A Family’s Experience with Down Syndrome


One fateful day in 2010, Rose Nambooze went into labour in what would be her second birth. The prolonged pangs of childbirth brought forth a baby affected by fetal distress accompanied with lack of enough oxygen.

It was later confirmed the baby, named Abril, suffered from Down Syndrome, a rare genetic condition.
For Nambooze, the past 12 years have been of patience and struggle to raise Abril.

Down syndrome occurs worldwide and affects all races; one in every 800 newborn has it.
In Uganda, for the 1,200,000 annual births, it is estimated that 1,500 babies are born with Down syndrome annually.

Most children with Down syndrome can attend regular school, learn to read and write but may need extra help.
Abril, different from other children, can now read and write bringing joy to his family. The cost of raising a child with Down syndrome has been felt by everyone in Nambooze’s household.

Dr. Daniel Tumwine, a pediatrician at the Children’s Clinic in Naalya says Down syndrome is a genetic disorder in which a child is born with an extra copy or extra genetic material of their 21st chromosome.

The extra genetic material of chromosome 21 results in affected people having distinct facial appearances, intellectual disability and development delays. Most are short, slow to speak, have floppy muscles, and mild-to-moderately low IQ.

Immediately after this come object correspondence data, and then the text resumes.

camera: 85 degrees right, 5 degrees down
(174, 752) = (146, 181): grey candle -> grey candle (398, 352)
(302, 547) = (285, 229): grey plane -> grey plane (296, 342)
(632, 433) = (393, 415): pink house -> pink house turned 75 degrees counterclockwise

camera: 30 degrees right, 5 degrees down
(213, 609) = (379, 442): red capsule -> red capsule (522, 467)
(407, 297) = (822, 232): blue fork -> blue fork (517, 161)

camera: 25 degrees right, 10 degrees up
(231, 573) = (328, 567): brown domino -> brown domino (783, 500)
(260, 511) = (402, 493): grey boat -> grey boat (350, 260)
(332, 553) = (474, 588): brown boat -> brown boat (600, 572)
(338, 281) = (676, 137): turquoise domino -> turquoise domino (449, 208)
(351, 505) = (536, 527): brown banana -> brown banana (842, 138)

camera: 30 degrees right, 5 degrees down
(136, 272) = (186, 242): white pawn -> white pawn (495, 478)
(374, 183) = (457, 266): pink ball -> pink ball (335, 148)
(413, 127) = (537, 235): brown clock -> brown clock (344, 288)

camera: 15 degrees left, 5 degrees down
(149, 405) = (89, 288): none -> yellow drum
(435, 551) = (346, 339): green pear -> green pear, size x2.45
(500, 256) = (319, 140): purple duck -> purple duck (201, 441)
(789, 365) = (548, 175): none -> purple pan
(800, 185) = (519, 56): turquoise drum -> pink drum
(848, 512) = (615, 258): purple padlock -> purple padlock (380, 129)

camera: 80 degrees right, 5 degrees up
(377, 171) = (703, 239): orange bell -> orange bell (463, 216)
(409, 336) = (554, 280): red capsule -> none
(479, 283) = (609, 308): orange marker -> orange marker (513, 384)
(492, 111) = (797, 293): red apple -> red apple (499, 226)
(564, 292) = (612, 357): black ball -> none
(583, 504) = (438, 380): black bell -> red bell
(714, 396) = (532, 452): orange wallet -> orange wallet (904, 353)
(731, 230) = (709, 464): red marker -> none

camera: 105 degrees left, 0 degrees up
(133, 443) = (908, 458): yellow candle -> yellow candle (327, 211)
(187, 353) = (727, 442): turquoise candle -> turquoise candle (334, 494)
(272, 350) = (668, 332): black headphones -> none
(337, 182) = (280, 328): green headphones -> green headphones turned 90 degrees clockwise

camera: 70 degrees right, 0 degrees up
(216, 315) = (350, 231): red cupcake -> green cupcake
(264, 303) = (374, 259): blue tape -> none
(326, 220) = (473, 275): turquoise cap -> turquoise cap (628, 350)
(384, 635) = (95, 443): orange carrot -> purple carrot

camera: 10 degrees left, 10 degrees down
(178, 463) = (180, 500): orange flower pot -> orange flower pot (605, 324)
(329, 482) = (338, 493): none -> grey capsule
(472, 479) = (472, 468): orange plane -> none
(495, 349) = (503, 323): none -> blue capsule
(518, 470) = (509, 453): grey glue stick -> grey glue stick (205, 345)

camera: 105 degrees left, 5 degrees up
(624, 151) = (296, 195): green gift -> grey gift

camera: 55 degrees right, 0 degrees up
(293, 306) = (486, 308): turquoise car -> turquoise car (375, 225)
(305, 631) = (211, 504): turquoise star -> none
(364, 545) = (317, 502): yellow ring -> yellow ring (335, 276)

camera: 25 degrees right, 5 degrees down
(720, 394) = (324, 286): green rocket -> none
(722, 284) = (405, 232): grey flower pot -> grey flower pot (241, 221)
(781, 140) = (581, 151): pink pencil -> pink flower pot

Down syndrome is a lifelong condition and early intervention programs including by therapists and school are important to help each child’s specific situation.
Parents are encouraged to arm themselves with knowledge to provide the right care and avoid the many misconceptions about Down syndrome.

People with Down syndrome trust easily. This may put them at risk of abuse including sexual abuse.
Despite the happy demeanor however, people with Down syndrome have the same feelings and mood like everyone else and so, experience sadness.
Although they may have difficulties in raising, they are fertile and can ably produce normal off-springs.